Naturalmente que o tempo está ligado ao movimento. É impossível mexermo-nos sem que influenciemos tudo no nosso universo; nem sequer podemos observar uma coisa sem mudar esse objecto e a nós próprios.

Quando Aristóteles diz que “o tempo é algo que pertence ao movimento mas não é o movimento”, quer dizer que o movimento não é só “tempo”, mas “algo” mais que o “tempo”, embora este esteja ligado ao movimento. O tempo acompanha o movimento e flui em duas direcções: do futuro para o passado, através dos buracos negros, e do passado para o futuro, através dos buracos brancos, embora normalmente nos pareça que ele (o tempo) flua numa só direcção, a do passado para o futuro.

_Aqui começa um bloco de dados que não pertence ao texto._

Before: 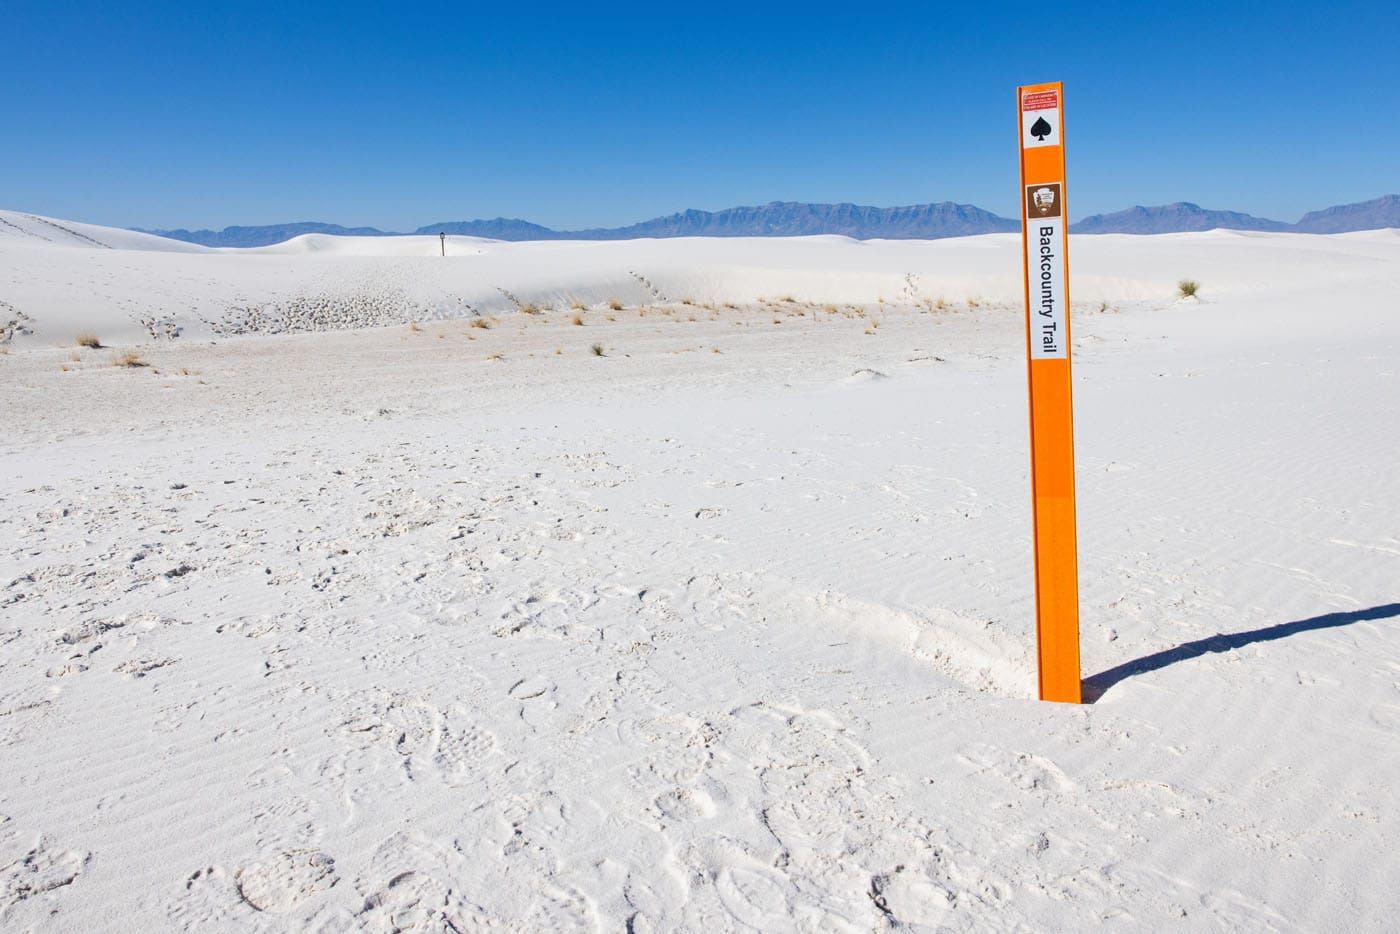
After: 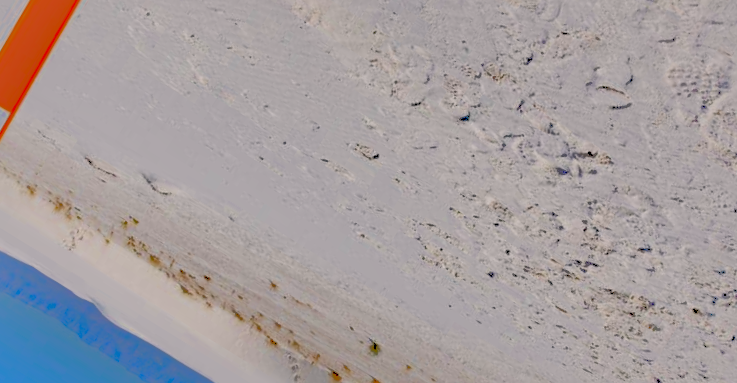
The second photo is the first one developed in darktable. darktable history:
filmic rgb: middle gray luminance 17.94%, black relative exposure -7.52 EV, white relative exposure 8.45 EV, threshold 5.99 EV, target black luminance 0%, hardness 2.23, latitude 18.31%, contrast 0.88, highlights saturation mix 4.71%, shadows ↔ highlights balance 11%, enable highlight reconstruction true
crop and rotate: angle 148.16°, left 9.141%, top 15.62%, right 4.497%, bottom 17.111%
exposure: black level correction 0, exposure 1.747 EV, compensate highlight preservation false
shadows and highlights: shadows 38.82, highlights -74.79
color correction: highlights a* 3.52, highlights b* 2.19, saturation 1.18
haze removal: strength 0.407, distance 0.216, compatibility mode true, adaptive false
local contrast: detail 130%
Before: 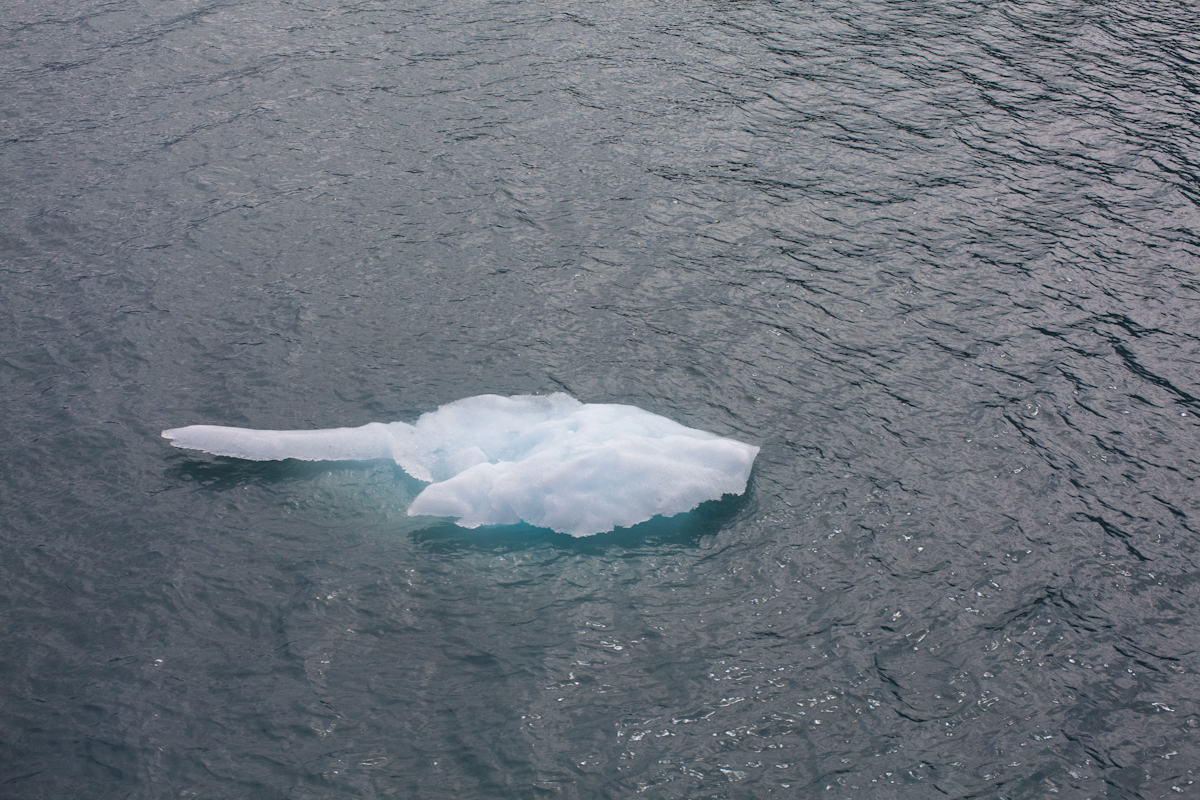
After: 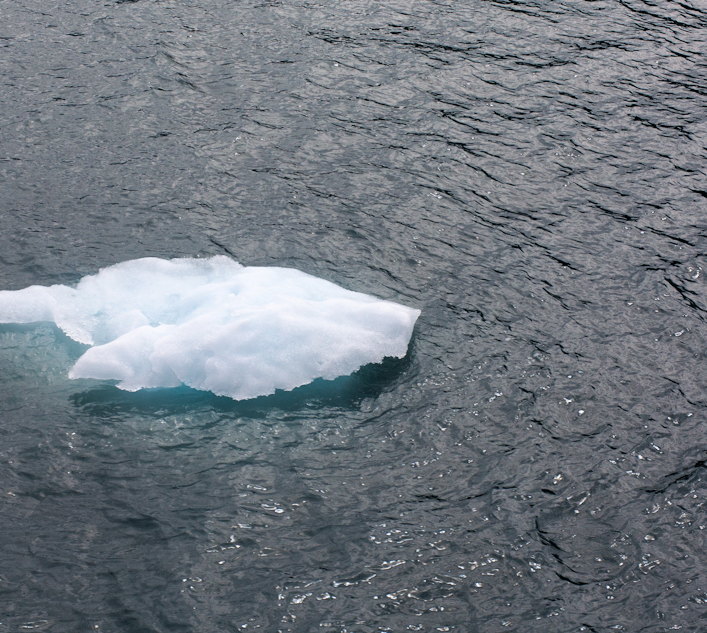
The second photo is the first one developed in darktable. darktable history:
filmic rgb: black relative exposure -5.46 EV, white relative exposure 2.48 EV, target black luminance 0%, hardness 4.54, latitude 66.98%, contrast 1.451, shadows ↔ highlights balance -4.37%
exposure: compensate highlight preservation false
crop and rotate: left 28.259%, top 17.162%, right 12.78%, bottom 3.664%
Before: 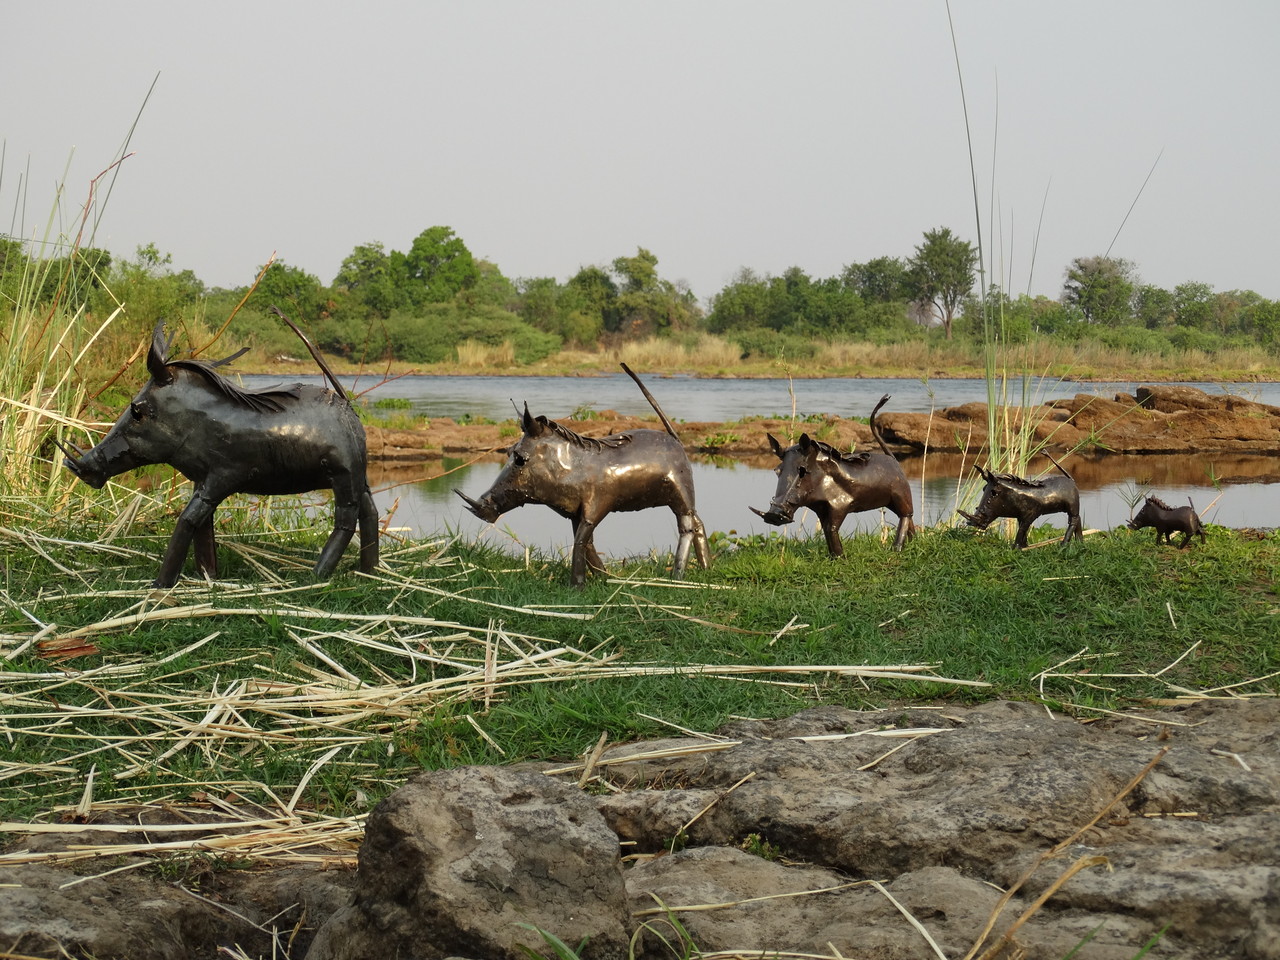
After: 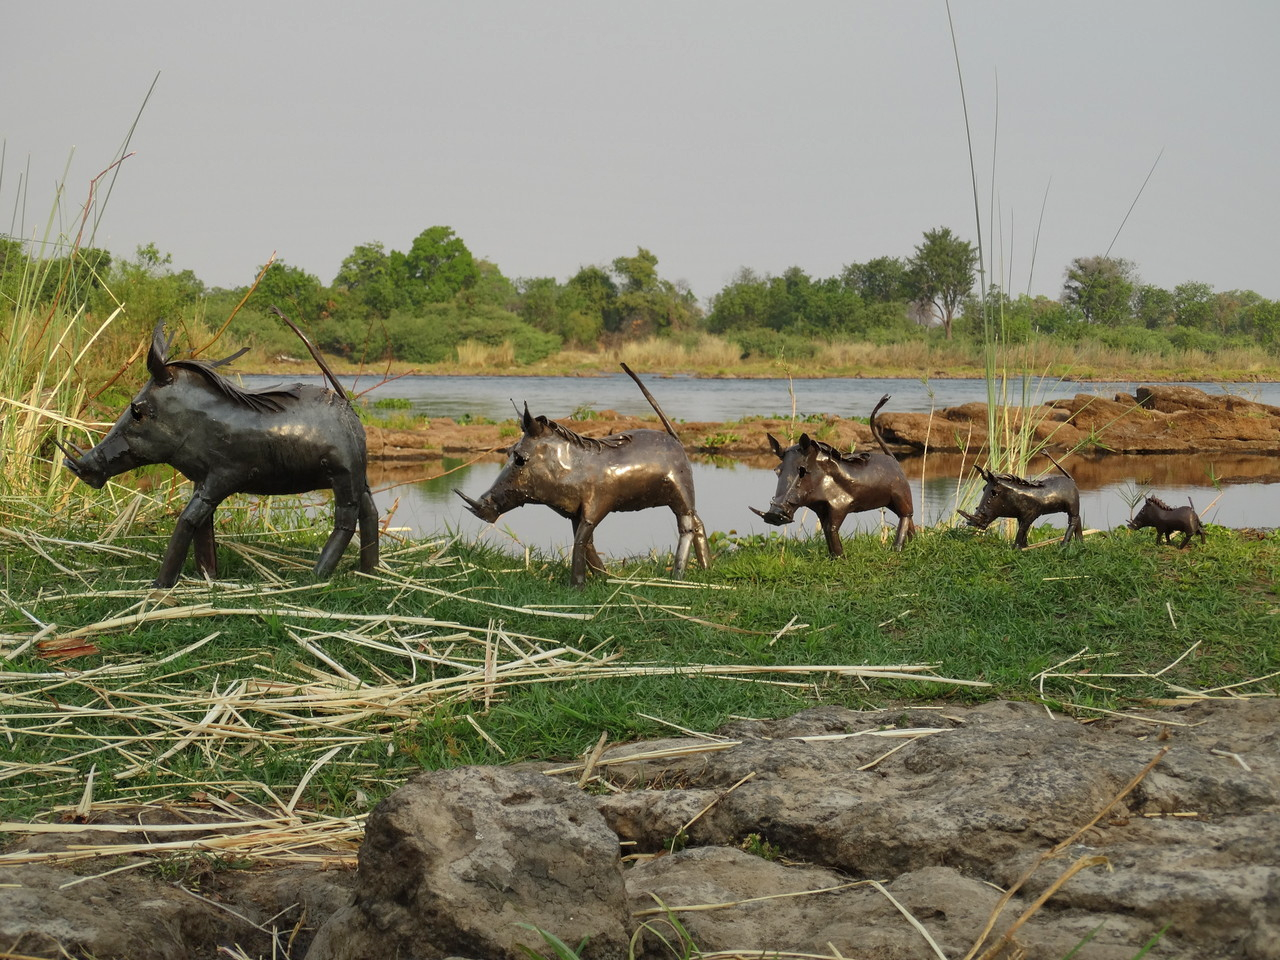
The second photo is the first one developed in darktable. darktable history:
color balance rgb: saturation formula JzAzBz (2021)
shadows and highlights: on, module defaults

Todas as coisas, em todos os “níveis de organização”, movem-se segundo uma sincrossimilaridade básica (uma espécie de princípio de subsidariedade cósmica no que respeita ao movimento), isto é, existe só um tipo de “acção de movimento” adaptada às diferentes dimensões (tamanhos) onde ocorrem esses movimentos. O movimento de uma galáxia constitui uma “onda de movimento” diferente da “onda” de uma estrela que se move, e diferente de uma “onda de movimento” de uma pessoa movendo-se na Terra. “Ondas” de tamanho diferentes determinam níveis diferentes de organização. Mas não existindo nenhum tamanho absoluto no interior do espaço-tempo, o tamanho da “onda” depende directamente do modo como ela é observada. Por isso, podemos dizer que apenas existem movimentos arquetípicos ― todas as escalas de organização operam em concorrência e movem-se de uma forma similar e síncrona (sincrossimilaridade).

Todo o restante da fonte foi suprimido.